INFORMATION PROVIDED

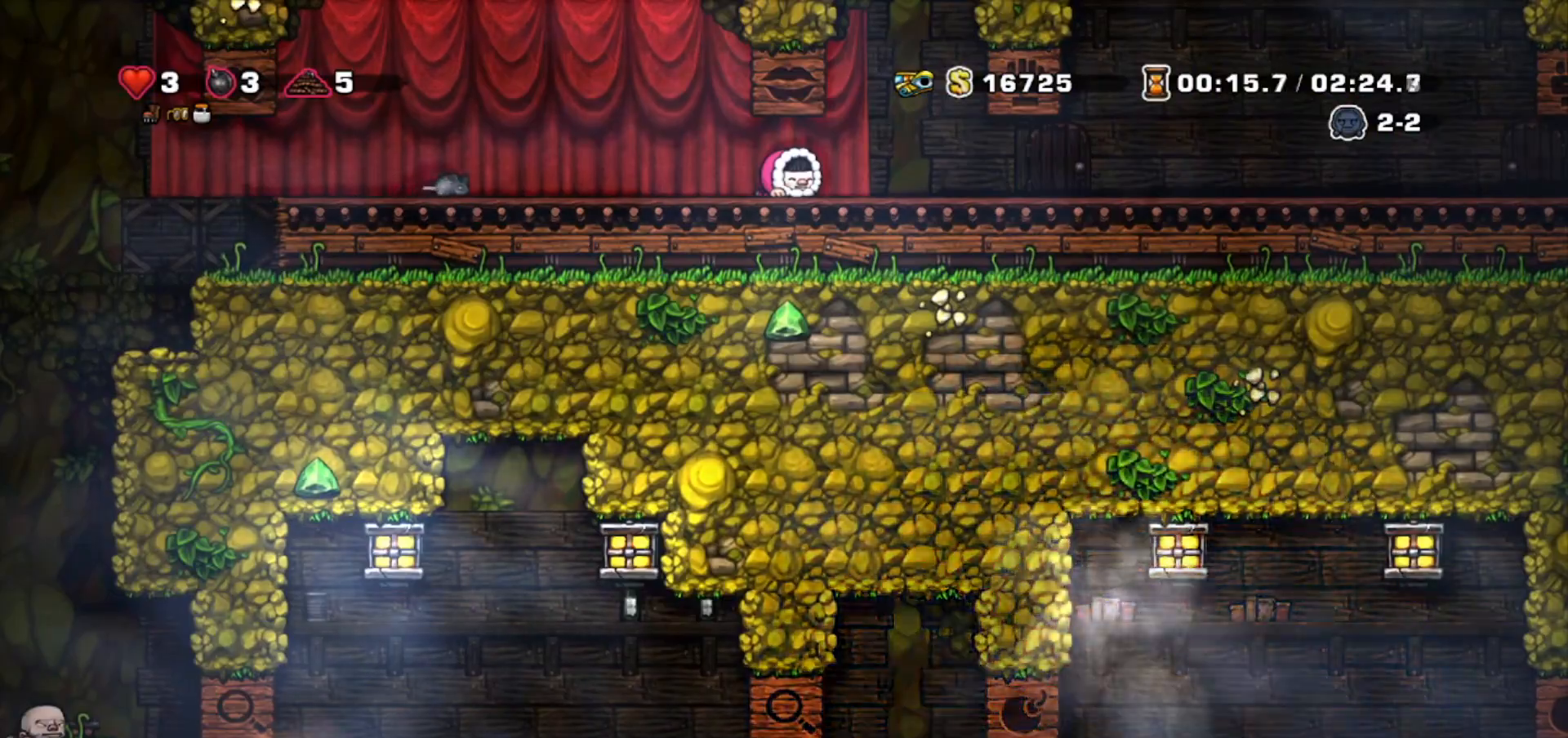
{"keys": ["down"], "events": []}
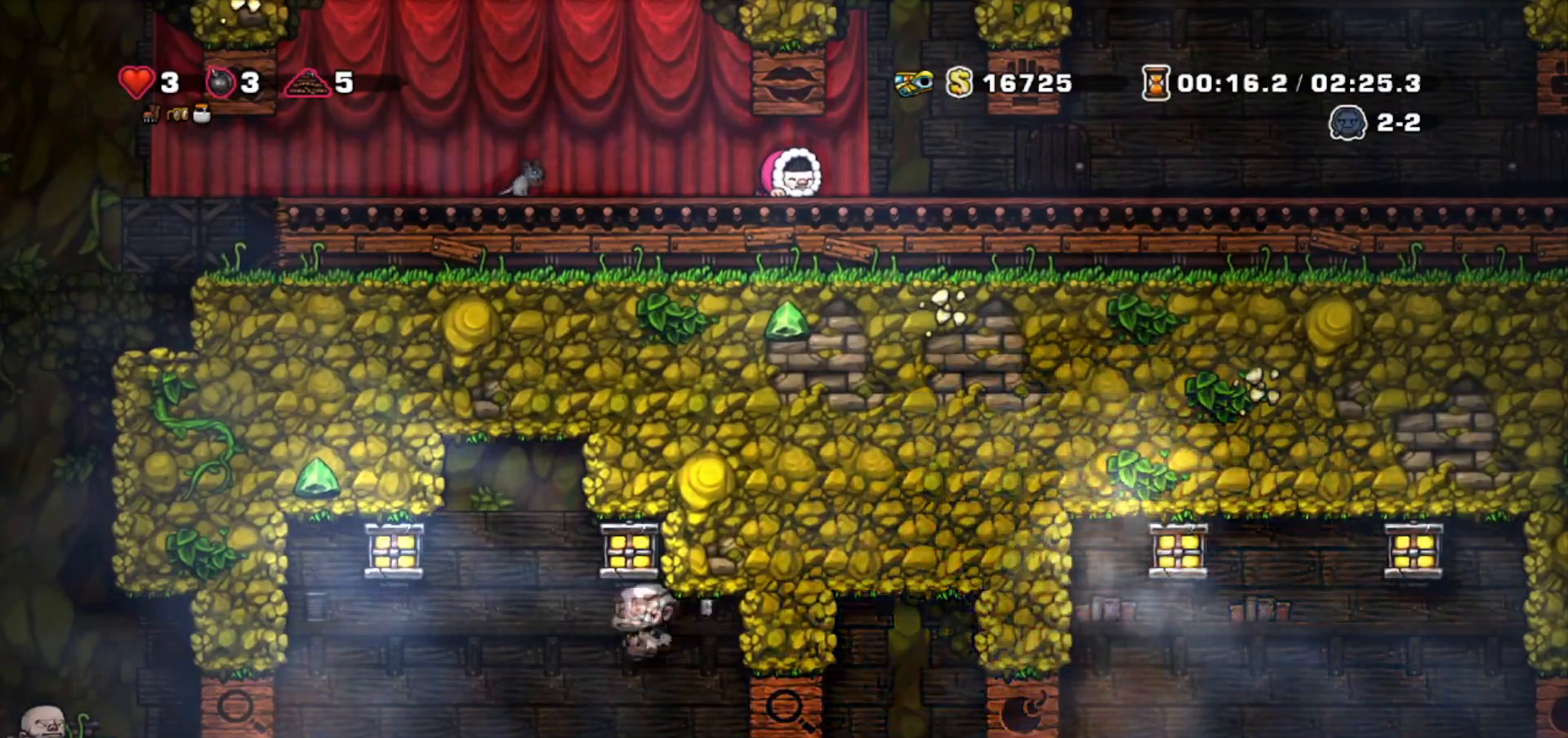
{"keys": ["left"], "events": [[467, "down", "up"], [467, "left", "down"]]}
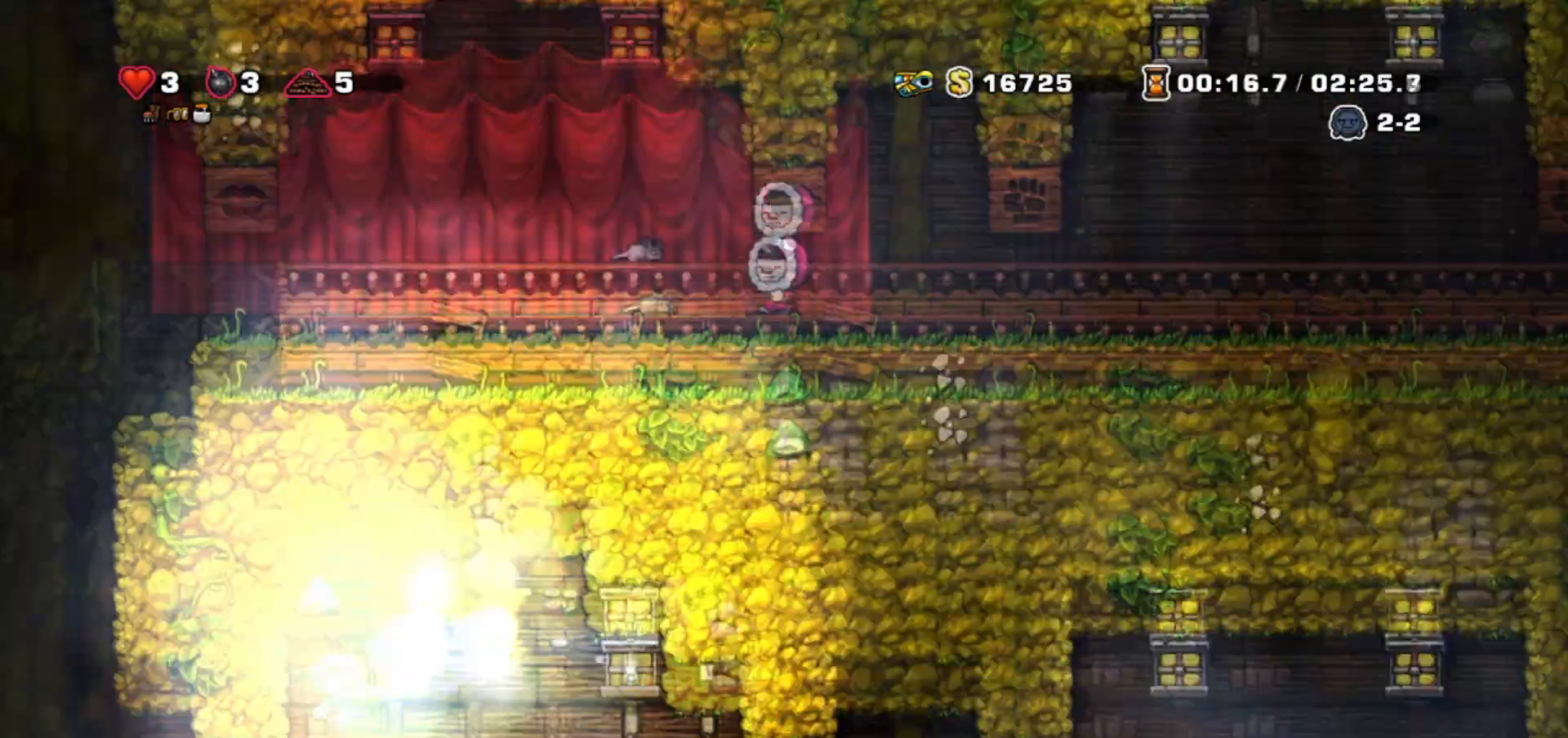
{"keys": ["left"], "events": []}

BRIEF
Leave the pictures out and output the rest of the listing exactly.

YOUR RESPONSE
{"keys": ["down"], "events": []}
{"keys": ["left"], "events": [[467, "down", "up"], [467, "left", "down"]]}
{"keys": ["left"], "events": []}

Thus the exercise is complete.